Below are some records; output exactly the lines from the line with "キャッシュレス決済を利用できるのは嬉しいですね。" to the line with "우리의[우리의/우리에]", both ends kept, and nothing more.

Input for this task Block Start

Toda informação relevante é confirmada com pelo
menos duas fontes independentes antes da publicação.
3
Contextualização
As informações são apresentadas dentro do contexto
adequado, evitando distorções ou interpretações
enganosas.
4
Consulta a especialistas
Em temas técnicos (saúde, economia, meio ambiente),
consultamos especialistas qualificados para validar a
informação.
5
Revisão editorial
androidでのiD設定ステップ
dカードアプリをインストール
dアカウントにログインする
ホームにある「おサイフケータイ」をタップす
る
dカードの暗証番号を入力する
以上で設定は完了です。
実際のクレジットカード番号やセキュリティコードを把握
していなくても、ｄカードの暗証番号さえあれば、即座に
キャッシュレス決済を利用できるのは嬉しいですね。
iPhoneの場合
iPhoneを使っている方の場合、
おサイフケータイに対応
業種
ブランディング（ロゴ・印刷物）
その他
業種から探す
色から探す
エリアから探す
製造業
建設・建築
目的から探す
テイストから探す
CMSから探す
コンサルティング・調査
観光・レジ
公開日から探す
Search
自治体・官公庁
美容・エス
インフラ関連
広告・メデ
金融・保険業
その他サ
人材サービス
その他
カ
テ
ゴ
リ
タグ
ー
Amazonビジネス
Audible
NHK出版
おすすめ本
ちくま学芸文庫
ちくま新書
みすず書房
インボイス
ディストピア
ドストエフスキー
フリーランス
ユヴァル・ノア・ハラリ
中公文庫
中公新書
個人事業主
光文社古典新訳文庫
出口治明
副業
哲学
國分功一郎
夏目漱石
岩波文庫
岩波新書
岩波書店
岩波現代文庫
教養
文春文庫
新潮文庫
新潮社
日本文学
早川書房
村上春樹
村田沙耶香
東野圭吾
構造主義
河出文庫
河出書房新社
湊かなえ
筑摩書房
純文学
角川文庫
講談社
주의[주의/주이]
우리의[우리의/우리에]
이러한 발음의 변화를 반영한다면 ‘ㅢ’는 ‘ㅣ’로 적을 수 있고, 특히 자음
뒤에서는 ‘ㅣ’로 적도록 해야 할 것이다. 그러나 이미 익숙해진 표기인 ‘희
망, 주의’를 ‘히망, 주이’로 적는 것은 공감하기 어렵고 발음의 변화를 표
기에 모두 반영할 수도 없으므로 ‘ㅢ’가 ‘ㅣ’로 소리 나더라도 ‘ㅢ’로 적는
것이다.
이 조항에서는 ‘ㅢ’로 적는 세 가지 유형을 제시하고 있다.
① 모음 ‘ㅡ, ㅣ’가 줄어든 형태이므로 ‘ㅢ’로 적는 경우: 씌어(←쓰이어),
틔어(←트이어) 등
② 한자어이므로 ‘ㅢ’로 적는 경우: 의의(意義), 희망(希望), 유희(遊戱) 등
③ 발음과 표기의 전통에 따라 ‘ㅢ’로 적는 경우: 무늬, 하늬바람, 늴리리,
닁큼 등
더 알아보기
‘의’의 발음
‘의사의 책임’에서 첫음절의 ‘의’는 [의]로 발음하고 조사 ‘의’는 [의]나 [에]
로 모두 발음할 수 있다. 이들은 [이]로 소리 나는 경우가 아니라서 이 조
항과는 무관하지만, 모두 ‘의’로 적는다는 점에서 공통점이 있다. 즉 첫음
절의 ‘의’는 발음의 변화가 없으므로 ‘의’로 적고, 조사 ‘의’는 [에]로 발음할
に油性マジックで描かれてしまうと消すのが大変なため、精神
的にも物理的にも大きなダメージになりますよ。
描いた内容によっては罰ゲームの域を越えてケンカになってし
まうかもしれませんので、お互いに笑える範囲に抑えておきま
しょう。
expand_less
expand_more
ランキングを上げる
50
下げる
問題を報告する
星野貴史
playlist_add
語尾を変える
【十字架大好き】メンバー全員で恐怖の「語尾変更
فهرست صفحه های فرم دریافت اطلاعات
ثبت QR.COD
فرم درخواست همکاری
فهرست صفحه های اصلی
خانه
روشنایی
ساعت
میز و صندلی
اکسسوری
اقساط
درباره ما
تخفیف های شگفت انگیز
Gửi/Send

Input for this task Block End

_Exercise solution_:
キャッシュレス決済を利用できるのは嬉しいですね。
iPhoneの場合
iPhoneを使っている方の場合、
おサイフケータイに対応
業種
ブランディング（ロゴ・印刷物）
その他
業種から探す
色から探す
エリアから探す
製造業
建設・建築
目的から探す
テイストから探す
CMSから探す
コンサルティング・調査
観光・レジ
公開日から探す
Search
自治体・官公庁
美容・エス
インフラ関連
広告・メデ
金融・保険業
その他サ
人材サービス
その他
カ
テ
ゴ
リ
タグ
ー
Amazonビジネス
Audible
NHK出版
おすすめ本
ちくま学芸文庫
ちくま新書
みすず書房
インボイス
ディストピア
ドストエフスキー
フリーランス
ユヴァル・ノア・ハラリ
中公文庫
中公新書
個人事業主
光文社古典新訳文庫
出口治明
副業
哲学
國分功一郎
夏目漱石
岩波文庫
岩波新書
岩波書店
岩波現代文庫
教養
文春文庫
新潮文庫
新潮社
日本文学
早川書房
村上春樹
村田沙耶香
東野圭吾
構造主義
河出文庫
河出書房新社
湊かなえ
筑摩書房
純文学
角川文庫
講談社
주의[주의/주이]
우리의[우리의/우리에]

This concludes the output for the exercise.